◆ TO-DO ITEM
Copy out every line of the data items below, word for word, keeping each line in its original order.

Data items
>>
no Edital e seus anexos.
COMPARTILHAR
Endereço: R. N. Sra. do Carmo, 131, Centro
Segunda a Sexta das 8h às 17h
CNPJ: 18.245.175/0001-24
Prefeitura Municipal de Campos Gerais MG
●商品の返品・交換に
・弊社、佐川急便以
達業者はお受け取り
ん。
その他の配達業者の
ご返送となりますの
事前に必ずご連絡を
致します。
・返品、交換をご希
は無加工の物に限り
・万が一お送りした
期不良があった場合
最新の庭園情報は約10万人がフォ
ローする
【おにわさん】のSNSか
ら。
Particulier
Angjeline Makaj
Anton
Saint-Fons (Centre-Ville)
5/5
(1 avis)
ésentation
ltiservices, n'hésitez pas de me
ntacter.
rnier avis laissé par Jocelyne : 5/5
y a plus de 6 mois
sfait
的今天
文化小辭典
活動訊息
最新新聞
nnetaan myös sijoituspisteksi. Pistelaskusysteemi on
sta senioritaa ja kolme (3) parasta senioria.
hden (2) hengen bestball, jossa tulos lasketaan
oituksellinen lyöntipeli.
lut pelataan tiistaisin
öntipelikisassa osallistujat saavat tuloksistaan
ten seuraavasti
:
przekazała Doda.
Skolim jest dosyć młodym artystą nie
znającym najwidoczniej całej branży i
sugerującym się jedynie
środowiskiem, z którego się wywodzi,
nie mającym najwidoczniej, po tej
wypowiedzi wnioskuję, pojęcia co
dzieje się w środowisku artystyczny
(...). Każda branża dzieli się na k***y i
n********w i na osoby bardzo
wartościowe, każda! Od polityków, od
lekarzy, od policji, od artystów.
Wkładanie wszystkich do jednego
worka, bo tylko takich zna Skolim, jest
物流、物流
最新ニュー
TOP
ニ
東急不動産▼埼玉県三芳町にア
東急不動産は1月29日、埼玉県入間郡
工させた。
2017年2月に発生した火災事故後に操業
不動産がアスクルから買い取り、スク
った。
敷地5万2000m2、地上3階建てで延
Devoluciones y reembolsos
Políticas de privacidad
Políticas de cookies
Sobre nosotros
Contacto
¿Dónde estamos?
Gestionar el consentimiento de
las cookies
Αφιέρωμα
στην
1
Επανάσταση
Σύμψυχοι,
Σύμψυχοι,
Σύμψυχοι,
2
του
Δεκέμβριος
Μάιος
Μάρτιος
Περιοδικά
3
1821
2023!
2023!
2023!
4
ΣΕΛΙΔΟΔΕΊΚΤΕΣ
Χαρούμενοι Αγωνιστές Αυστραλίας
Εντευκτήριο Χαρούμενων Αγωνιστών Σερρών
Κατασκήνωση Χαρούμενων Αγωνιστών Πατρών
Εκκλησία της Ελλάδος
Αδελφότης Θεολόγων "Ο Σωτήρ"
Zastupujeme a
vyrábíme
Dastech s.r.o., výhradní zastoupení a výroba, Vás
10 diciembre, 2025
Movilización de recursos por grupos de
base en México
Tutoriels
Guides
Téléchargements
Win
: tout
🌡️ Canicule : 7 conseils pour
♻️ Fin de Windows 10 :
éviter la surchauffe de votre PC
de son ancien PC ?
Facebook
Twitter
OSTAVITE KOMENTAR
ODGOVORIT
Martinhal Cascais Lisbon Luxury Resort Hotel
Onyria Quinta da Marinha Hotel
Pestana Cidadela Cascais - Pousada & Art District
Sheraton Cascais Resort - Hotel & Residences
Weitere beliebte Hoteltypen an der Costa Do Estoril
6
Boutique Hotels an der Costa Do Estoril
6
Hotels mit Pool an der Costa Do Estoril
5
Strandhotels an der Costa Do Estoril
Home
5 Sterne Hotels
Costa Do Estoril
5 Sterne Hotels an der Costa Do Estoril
<<
◆ RESPONSE AREA
no Edital e seus anexos.
COMPARTILHAR
Endereço: R. N. Sra. do Carmo, 131, Centro
Segunda a Sexta das 8h às 17h
CNPJ: 18.245.175/0001-24
Prefeitura Municipal de Campos Gerais MG
●商品の返品・交換に
・弊社、佐川急便以
達業者はお受け取り
ん。
その他の配達業者の
ご返送となりますの
事前に必ずご連絡を
致します。
・返品、交換をご希
は無加工の物に限り
・万が一お送りした
期不良があった場合
最新の庭園情報は約10万人がフォ
ローする
【おにわさん】のSNSか
ら。
Particulier
Angjeline Makaj
Anton
Saint-Fons (Centre-Ville)
5/5
(1 avis)
ésentation
ltiservices, n'hésitez pas de me
ntacter.
rnier avis laissé par Jocelyne : 5/5
y a plus de 6 mois
sfait
的今天
文化小辭典
活動訊息
最新新聞
nnetaan myös sijoituspisteksi. Pistelaskusysteemi on
sta senioritaa ja kolme (3) parasta senioria.
hden (2) hengen bestball, jossa tulos lasketaan
oituksellinen lyöntipeli.
lut pelataan tiistaisin
öntipelikisassa osallistujat saavat tuloksistaan
ten seuraavasti
:
przekazała Doda.
Skolim jest dosyć młodym artystą nie
znającym najwidoczniej całej branży i
sugerującym się jedynie
środowiskiem, z którego się wywodzi,
nie mającym najwidoczniej, po tej
wypowiedzi wnioskuję, pojęcia co
dzieje się w środowisku artystyczny
(...). Każda branża dzieli się na k***y i
n********w i na osoby bardzo
wartościowe, każda! Od polityków, od
lekarzy, od policji, od artystów.
Wkładanie wszystkich do jednego
worka, bo tylko takich zna Skolim, jest
物流、物流
最新ニュー
TOP
ニ
東急不動産▼埼玉県三芳町にア
東急不動産は1月29日、埼玉県入間郡
工させた。
2017年2月に発生した火災事故後に操業
不動産がアスクルから買い取り、スク
った。
敷地5万2000m2、地上3階建てで延
Devoluciones y reembolsos
Políticas de privacidad
Políticas de cookies
Sobre nosotros
Contacto
¿Dónde estamos?
Gestionar el consentimiento de
las cookies
Αφιέρωμα
στην
1
Επανάσταση
Σύμψυχοι,
Σύμψυχοι,
Σύμψυχοι,
2
του
Δεκέμβριος
Μάιος
Μάρτιος
Περιοδικά
3
1821
2023!
2023!
2023!
4
ΣΕΛΙΔΟΔΕΊΚΤΕΣ
Χαρούμενοι Αγωνιστές Αυστραλίας
Εντευκτήριο Χαρούμενων Αγωνιστών Σερρών
Κατασκήνωση Χαρούμενων Αγωνιστών Πατρών
Εκκλησία της Ελλάδος
Αδελφότης Θεολόγων "Ο Σωτήρ"
Zastupujeme a
vyrábíme
Dastech s.r.o., výhradní zastoupení a výroba, Vás
10 diciembre, 2025
Movilización de recursos por grupos de
base en México
Tutoriels
Guides
Téléchargements
Win
: tout
🌡️ Canicule : 7 conseils pour
♻️ Fin de Windows 10 :
éviter la surchauffe de votre PC
de son ancien PC ?
Facebook
Twitter
OSTAVITE KOMENTAR
ODGOVORIT
Martinhal Cascais Lisbon Luxury Resort Hotel
Onyria Quinta da Marinha Hotel
Pestana Cidadela Cascais - Pousada & Art District
Sheraton Cascais Resort - Hotel & Residences
Weitere beliebte Hoteltypen an der Costa Do Estoril
6
Boutique Hotels an der Costa Do Estoril
6
Hotels mit Pool an der Costa Do Estoril
5
Strandhotels an der Costa Do Estoril
Home
5 Sterne Hotels
Costa Do Estoril
5 Sterne Hotels an der Costa Do Estoril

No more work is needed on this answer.